The earthquake was undoubtedly a natural disaster, but if poor construction materials had not been used, and if government officials had not failed to oversee building safety while turning a blind eye to builders’ violations of security laws, the earthquake might not have resulted in such an extensive number of casualties. Therefore, it is not too much to say that the earthquake was both a natural disaster as well as a human-made disaster. Although Türkiye has been charging its citizens an earthquake tax for 24 years, this was not effective in the face of corruption.
Corruption is particularly destructive. The fire department is a government organization in Taiwan. I am aware that in order to motivate staff to put in their best effort, the public service system has also implemented a number of rewards for honors and bonuses. Women and men who display courage are rewarded. During the recent years of the epidemic, I could actually feel the effect of the bonus motivating colleagues to be active in disaster assistance. Many of my coworkers were willing to take the chance of being infected due to the motivation created by the bonus. However, after joining up as a volunteer for law and tax reform, I discovered that there are more negative effects associated with bonuses than positive ones. The Tai Ji Men case has not been solved for so many years, and one of the reasons is that tax bureaucrats wanted to cash their bonuses.
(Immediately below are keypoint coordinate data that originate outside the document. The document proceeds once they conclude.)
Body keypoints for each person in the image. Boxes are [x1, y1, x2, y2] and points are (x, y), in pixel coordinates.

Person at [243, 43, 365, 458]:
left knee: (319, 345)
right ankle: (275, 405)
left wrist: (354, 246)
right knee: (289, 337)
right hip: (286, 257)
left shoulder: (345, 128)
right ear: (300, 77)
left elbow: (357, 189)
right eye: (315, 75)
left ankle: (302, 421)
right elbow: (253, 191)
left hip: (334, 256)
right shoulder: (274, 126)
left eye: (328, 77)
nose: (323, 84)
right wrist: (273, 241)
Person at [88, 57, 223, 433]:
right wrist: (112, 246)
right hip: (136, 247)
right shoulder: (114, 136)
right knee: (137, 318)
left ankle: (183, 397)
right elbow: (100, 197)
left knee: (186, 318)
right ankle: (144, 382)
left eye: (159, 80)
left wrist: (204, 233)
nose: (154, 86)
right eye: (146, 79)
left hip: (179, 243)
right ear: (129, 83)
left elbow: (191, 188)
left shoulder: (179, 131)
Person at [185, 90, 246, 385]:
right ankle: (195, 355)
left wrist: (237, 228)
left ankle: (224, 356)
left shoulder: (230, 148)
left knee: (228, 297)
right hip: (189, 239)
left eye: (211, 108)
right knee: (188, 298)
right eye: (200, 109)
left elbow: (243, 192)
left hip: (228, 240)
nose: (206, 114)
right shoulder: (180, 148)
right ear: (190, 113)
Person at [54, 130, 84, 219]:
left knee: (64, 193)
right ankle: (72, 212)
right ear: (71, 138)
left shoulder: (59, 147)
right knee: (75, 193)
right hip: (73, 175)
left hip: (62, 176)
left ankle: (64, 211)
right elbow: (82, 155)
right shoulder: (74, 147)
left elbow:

Former judge and chief judge of the Taichung Branch of the High Court of Taiwan, attorney Yuan Congzhen, claimed that the creation of a bonus system by the tax authorities is likely to lead to negative results. The tax authorities continue to use a variety of devious tactics, including export restrictions and asset seizures, to compel taxpayers to pay quickly, so that they can pocket the bonuses. The effects of this system are disastrous.
Huang Kunguang, a retired inspector of the National Taxation Bureau, also revealed in his book that, as he wrote, “it is okay to over-tax, but if officers under-tax, the supervision office immediately investigate!”
Taiwan has demonstrated a high level of commitment to international integrity by passing the United Nations Convention Against Corruption Implementation Act in 2015. However, scholars and human rights activists have denounced the presence of widespread bureaucratic corruption at the heart of the Tai Ji Men case. Fu Jen Catholic University Assistant Professor Wei Chi-Chung stated that the Tai Ji Men case is a typical case of religious freedom persecution, which should not happen in any democratic country. He also questioned the government’s complete lack of prevention and punishment for corruption, concluding it was no wonder that violators were becoming more and more reckless.
Taiwan was a main topic of conversation at the International Religious Freedom (IRF) Summit in Washington DC this year. You Xikun, the President of the Legislative Yuan, highlighted that Taiwan is a model of democracy in the Chinese-speaking world and that its democracy, freedom of religion, and other positive features have received high worldwide praise.
However, the Tai Ji Men tragedy in Taiwan, which has continued through 27 years of repression, has aroused global outrage and support at the same IRF Summit for three years in a row. NGO leaders, journalists, academics, and attorneys all reminded Taiwan that it should abide by its own laws and find a solution for the Tai Ji Men case.
I love Taiwan. I wish my nation to respect religious freedom, pay attention to human rights, and discontinue any practices that might encourage corruption. The government should respect everyone’s freedom of religion or belief, and actively maintain social fairness and achieve social stability and harmony.
I hope that everybody is equal, and society has justice; everybody acts with conscience, and the world is peaceful.